Having a probability weighted peak sales NPV approach isn’t that different from what was seen with the NASH analysts. It would still pay to get some US coverage. Also, since they do the DCF product by product for each indication, if you can show 2-4 indications off the bat that are in the “large river” areas of cancer therapy, I suspect you’d get pretty decent numbers even with Phase 1 data readout. Having all those shots on goal is very positive factor. Those data readouts seem pretty common, so I would hope THTX has ongoing releases as they learn about their medicines. The SMID cap guys down here seem to consider these things material or they want it out there for transparency and education.

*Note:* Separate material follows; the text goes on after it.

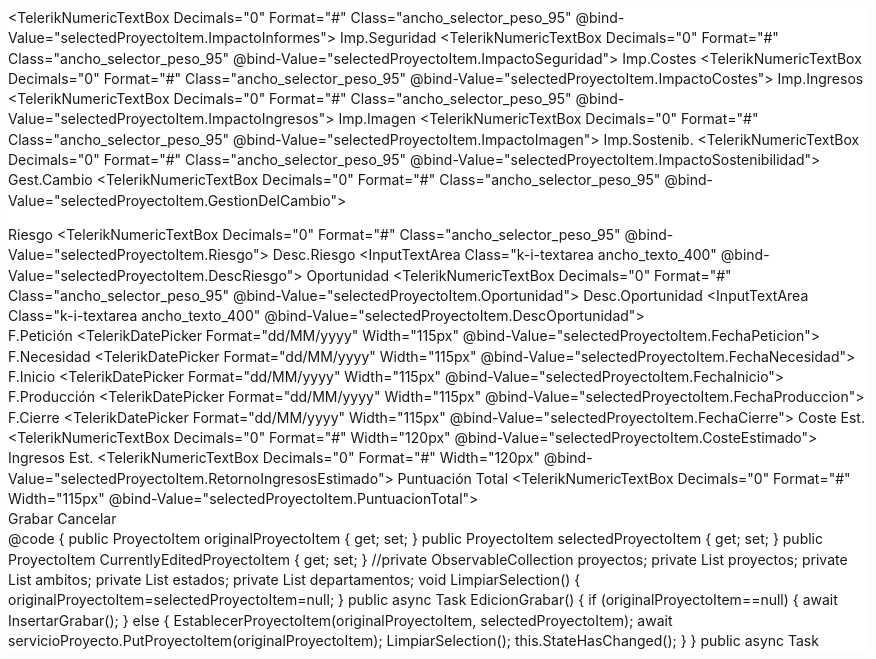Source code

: </label> <TelerikNumericTextBox Decimals="0" Format="#" Class="ancho_selector_peso_95" @bind-Value="selectedProyectoItem.ImpactoInformes"></TelerikNumericTextBox> </span> <span class="k-textbox-container telerik-blazor ancho_span_libre"> <label class="k-label"> Imp.Seguridad </label> <TelerikNumericTextBox Decimals="0" Format="#" Class="ancho_selector_peso_95" @bind-Value="selectedProyectoItem.ImpactoSeguridad"></TelerikNumericTextBox> </span> <span class="k-textbox-container telerik-blazor ancho_span_libre"> <label class="k-label"> Imp.Costes </label> <TelerikNumericTextBox Decimals="0" Format="#" Class="ancho_selector_peso_95" @bind-Value="selectedProyectoItem.ImpactoCostes"></TelerikNumericTextBox> </span> <span class="k-textbox-container telerik-blazor ancho_span_libre"> <label class="k-label"> Imp.Ingresos </label> <TelerikNumericTextBox Decimals="0" Format="#" Class="ancho_selector_peso_95" @bind-Value="selectedProyectoItem.ImpactoIngresos"></TelerikNumericTextBox> </span> <span class="k-textbox-container telerik-blazor ancho_span_libre"> <label class="k-label"> Imp.Imagen </label> <TelerikNumericTextBox Decimals="0" Format="#" Class="ancho_selector_peso_95" @bind-Value="selectedProyectoItem.ImpactoImagen"></TelerikNumericTextBox> </span> <span class="k-textbox-container telerik-blazor ancho_span_libre"> <label class="k-label"> Imp.Sostenib. </label> <TelerikNumericTextBox Decimals="0" Format="#" Class="ancho_selector_peso_95" @bind-Value="selectedProyectoItem.ImpactoSostenibilidad"></TelerikNumericTextBox> </span> <span class="k-textbox-container telerik-blazor ancho_span_libre"> <label class="k-label"> Gest.Cambio </label> <TelerikNumericTextBox Decimals="0" Format="#" Class="ancho_selector_peso_95" @bind-Value="selectedProyectoItem.GestionDelCambio"></TelerikNumericTextBox> </span> </div> <div class="form-group "> <span class="k-textbox-container telerik-blazor ancho_span_libre"> <label class="k-label"> Riesgo </label> <TelerikNumericTextBox Decimals="0" Format="#" Class="ancho_selector_peso_95" @bind-Value="selectedProyectoItem.Riesgo"></TelerikNumericTextBox> </span> <span class="k-textbox-container telerik-blazor ancho_span_libre"> <label class="k-label"> Desc.Riesgo </label> <InputTextArea Class="k-i-textarea ancho_texto_400" @bind-Value="selectedProyectoItem.DescRiesgo"></InputTextArea> </span> <span class="k-textbox-container telerik-blazor ancho_span_libre"> <label class="k-label"> Oportunidad </label> <TelerikNumericTextBox Decimals="0" Format="#" Class="ancho_selector_peso_95" @bind-Value="selectedProyectoItem.Oportunidad"></TelerikNumericTextBox> </span> <span class="k-textbox-container telerik-blazor ancho_span_libre"> <label class="k-label"> Desc.Oportunidad </label> <InputTextArea Class="k-i-textarea ancho_texto_400" @bind-Value="selectedProyectoItem.DescOportunidad"></InputTextArea> </span> </div> <div class="form-group"> <span class="k-textbox-container telerik-blazor ancho_span_libre"> <label class="k-label"> F.Petición </label> <TelerikDatePicker Format="dd/MM/yyyy" Width="115px" @bind-Value="selectedProyectoItem.FechaPeticion"></TelerikDatePicker> </span> <span class="k-textbox-container telerik-blazor ancho_span_libre"> <label class="k-label"> F.Necesidad </label> <TelerikDatePicker Format="dd/MM/yyyy" Width="115px" @bind-Value="selectedProyectoItem.FechaNecesidad"></TelerikDatePicker> </span> <span class="k-textbox-container telerik-blazor ancho_span_libre"> <label class="k-label"> F.Inicio </label> <TelerikDatePicker Format="dd/MM/yyyy" Width="115px" @bind-Value="selectedProyectoItem.FechaInicio"></TelerikDatePicker> </span> <span class="k-textbox-container telerik-blazor ancho_span_libre"> <label class="k-label"> F.Producción </label> <TelerikDatePicker Format="dd/MM/yyyy" Width="115px" @bind-Value="selectedProyectoItem.FechaProduccion"></TelerikDatePicker> </span> <span class="k-textbox-container telerik-blazor ancho_span_libre"> <label class="k-label"> F.Cierre </label> <TelerikDatePicker Format="dd/MM/yyyy" Width="115px" @bind-Value="selectedProyectoItem.FechaCierre"></TelerikDatePicker> </span> <span class="k-textbox-container telerik-blazor ancho_span_libre"> <label class="k-label"> Coste Est. </label> <TelerikNumericTextBox Decimals="0" Format="#" Width="120px" @bind-Value="selectedProyectoItem.CosteEstimado"></TelerikNumericTextBox> </span> <span class="k-textbox-container telerik-blazor ancho_span_libre"> <label class="k-label"> Ingresos Est. </label> <TelerikNumericTextBox Decimals="0" Format="#" Width="120px" @bind-Value="selectedProyectoItem.RetornoIngresosEstimado"></TelerikNumericTextBox> </span> <span class="k-textbox-container telerik-blazor ancho_span_libre"> <label class="k-label"> Puntuación Total </label> <TelerikNumericTextBox Decimals="0" Format="#" Width="115px" @bind-Value="selectedProyectoItem.PuntuacionTotal"></TelerikNumericTextBox> </span> </div> <div class="form-group"> <div> <TelerikButton Icon="save" Class="k-primary" OnClick="@EdicionGrabar">Grabar</TelerikButton> <TelerikButton Icon="cancel" OnClick="@EdicionCancelar">Cancelar</TelerikButton> </div> </div> </EditForm> </WindowContent> </TelerikWindow> @code { public ProyectoItem originalProyectoItem { get; set; } public ProyectoItem selectedProyectoItem { get; set; } public ProyectoItem CurrentlyEditedProyectoItem { get; set; } //private ObservableCollection<ProyectoItem> proyectos; private List<ProyectoItem> proyectos; private List<AmbitoItem> ambitos; private List<EstadoItem> estados; private List<DepartamentoItem> departamentos; void LimpiarSelection() { originalProyectoItem=selectedProyectoItem=null; } public async Task EdicionGrabar() { if (originalProyectoItem==null) { await InsertarGrabar(); } else { EstablecerProyectoItem(originalProyectoItem, selectedProyectoItem); await servicioProyecto.PutProyectoItem(originalProyectoItem); LimpiarSelection(); this.StateHasChanged(); } } public async Task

Not knowing the kind of revenue numbers the SORT1 platform is going for yet (although likely large), I took a look at a company in their coverage that shows revenues from 4 indications progressively growing from 0 in 2020 to $163mil , $295, $512, $745, $1307bil over the next 5 years. I have no clue if that’s remotely close to what anyone would estimate for THTX and it’s way to early, but if you did have a progression like that, his model values it, using 12% discount and 56% probability of success, at $5.9billion today with his price target. His peak sales is $2.8bil in 2027. I know we’re a long, long way from that and I provide this purely as a framework to pull out later this year hopefully. But if there is eventually a view that TH1902 has a 60% probability of success and those would be the revenue numbers, that’s the kind of market cap you’d have as a target. The current market cap of that company (Iovance Biotherapeutics) is a bit over $6bil now.
Once again, just a look at a valuation framework, not what THTX has since we have no Hard Facts on Humans.